Find definitions and interpretation guidance for every result that is provided in the Test table of the 2-sample equivalence test.

The null and alternative hypotheses are mutually exclusive statements about a population. An equivalence test uses sample data to determine whether to reject the null hypothesis.

- Null hypothesis
- Minitab tests one or both of the following null hypotheses, depending on the alternative hypothesis you chose:
- The difference (or ratio) between the mean of the test population and the mean of the reference population is greater than or equal to the upper equivalence limit.
- The difference (or ratio) between the mean of the test population and the mean of the reference population is less than or equal to the lower equivalence limit.

- Alternative Hypothesis
- The alternative hypothesis states one or both of the following:
- The difference (or ratio) between the mean of the test population and the mean of the reference population is less than the upper equivalence limit
- The difference (or ratio) between the mean of the test population and the mean of the reference population is greater than the lower equivalence limit.

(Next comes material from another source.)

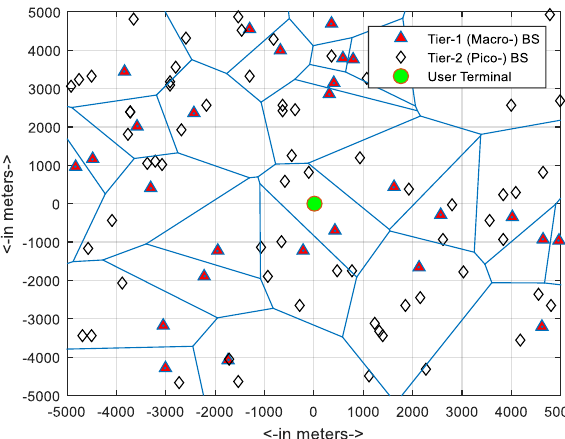
Figure 2. Topology of a simulated two-tier typical network. Table 1. Range of values of all input parameters used in the simulation.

Use the null and alternative hypotheses to verify that the equivalence criteria are correct and that you have selected the appropriate alternative hypothesis to test.

The significance level (denoted by alpha or α) is the maximum acceptable level of risk for rejecting the null hypothesis when the null hypothesis is true (type I error). For example, if you perform an equivalence test using the default hypotheses, an α of 0.05 indicates a 5% risk of claiming equivalence when it is not actually true.

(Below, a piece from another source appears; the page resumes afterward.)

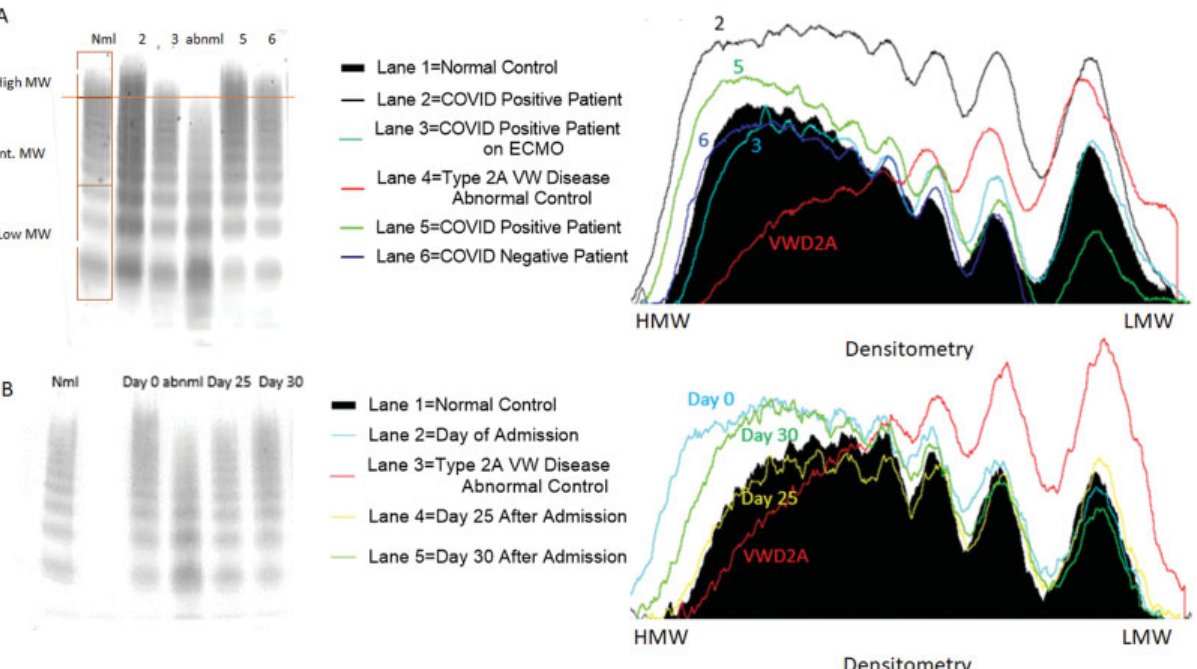
Fig.1 Cross sectional and longitudinal analysis of VWF multimers. For each multimer western blot, patient plasma was run on each lane, and the loading of all samples was normalized to measured VWFantigen levels. For each western blot, bands 1 – 3 were considered low molecular weight multimers, the bands between band 4 and the last band of the abnormal control were considered intermediate molecular weight multimers, and the bands above the last band of the abnormal control were considered HMW multimers. ( A ) The Western Blot to the left shows a pattern of VWF multimer cleavage in fi ve patients. Lane 1 is the negative control, which was derived from normal pooled plasma, and lane 4 is the abnormal control, which was derived from the plasma of a patient with Type II von Willebrand disease. The abnormal control is missing HMW multimers. Lanes 2, 3, and 5 are from COVID-19 positive patients. The patient in lane 6 is from a COVID-19 negative patient with a normal multimer pattern. The COVID-19 positive patients have increased high molecular weight multimers, except for the patient in lane 3 who was on extracorporeal membrane oxygenation at the time of sample collection. The image to the right of the blot is the densitometry of the lanes represented in the western blot. The black fi lled in area represents the density of the normal control, and the red line indicates the abnormal control. The other lines indicate the densitometry of the multimers of the patients. ( B ) Longitudinal trends of coagulation parameters of a discharged alive COVID-19 patient. Western blot on the left shows the change in HMW multimer patterns throughout this patient ’ s hospital stay. Lane 1 is the negative control and Lane 3 is the abnormal control. Multimer pattern between lane 1 and 2 was blocked as it was derived from an unrelated COVID-19 patient. Lane 2 corresponds to the day of admission, Lane 4 corresponds to day 25 after admission, and Lane 5 corresponds to day 30 after admission. The image to the right of the blot is the densitometry of the lanes represented in the western blot. The black fi lled in area represents the density of the normal control, and the red line indicates the abnormal control. The other lines indicate the densitometry of the multimers at various timepoints of the patient. Note that by day 25, HMW multimers decreased to normal size. COVID-19, coronavirus disease 2019; HMW, high molecular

The α-level for an equivalence test also determines the confidence level for the confidence interval. By default, the confidence level is (1 – α) x 100%. If you use the alternative method of calculating the confidence interval, the confidence level is (1 – 2α) x 100%.

Use the α-level to decide whether to reject or fail to reject the null hypothesis (H_{0}).

If the p-value is less than the α-level, then you reject H_{0} and claim that your results are statistically significant.

The degrees of freedom (DF) indicate the amount of information that is available in your data to estimate the values of the unknown parameters, and to calculate the variability of these estimates.

If you do not assume equal variances, the degrees of freedom for the 2-sample equivalence test are determined by the standard deviation and the size of your samples. If you assume equal variances, the total degrees of freedom are determined by only the sample sizes (the sum of the sample sizes minus 2).

Minitab uses the degrees of freedom to calculate the test statistic.

Degrees of freedom are affected by the sample size. Increasing your sample size provides more information about the population, which increases the degrees of freedom.

The test statistic evaluates the size of the difference between two population means relative to the variation of the sample. If equivalence criteria are expressed in terms of a difference between the test mean and reference mean, or a ratio of test mean/reference mean using a lognormal transformation, the t-value measures the difference between the sample reference mean and the sample test mean in units of standard error. If equivalence criteria are expressed in terms of a ratio between the test mean and the reference mean, the t-value measures the difference between the sample test mean and a proportion of the reference mean, relative to the variability of both samples.

You can use the t-value to determine whether to reject the null hypothesis. However, most people use the p-value or the confidence interval because they are easier to interpret.

Generally, the greater the magnitude of difference or ratio relative to the sampling variability, the greater the absolute value of the t-value for the test, and the stronger the evidence against the null hypothesis.

For each test, Minitab uses the t-value to calculate the p-value.

The p-value is a probability that measures the evidence against the null hypothesis. Lower probabilities provide stronger evidence against the null hypothesis.

Use the p-value to determine whether you have enough evidence to reject the following null hypotheses about the difference (or ratio) between the mean of the test population and the mean of the reference population: 1) the difference (or ratio) is greater than the lower equivalence limit (noninferiority) and 2) the difference (or ratio) is less than the upper equivalence limit (nonsuperiority). By default, the equivalence tests both of these null hypotheses and includes a p-value for each test.

For each null hypothesis, compare the p-value to the significance level for the test (denoted as alpha or α). An α of 0.05 is most common.

- P-value ≤ α: The difference (or ratio) is within the equivalence limit
- If the p-value is less than or equal to α, you reject the null hypothesis and conclude that the difference (or ratio) between the population means is within the equivalence limit.
- P-value > α: The difference (or ratio) is not within the equivalence limit
- If the p-value is greater than α, you fail to reject the null hypothesis. You do not have enough evidence to conclude that the difference (or ratio) between the population means is within the equivalence limit.

To visually evaluate the results of an equivalence test, examine the results on the equivalence plot, which is easier to interpret than the p-values.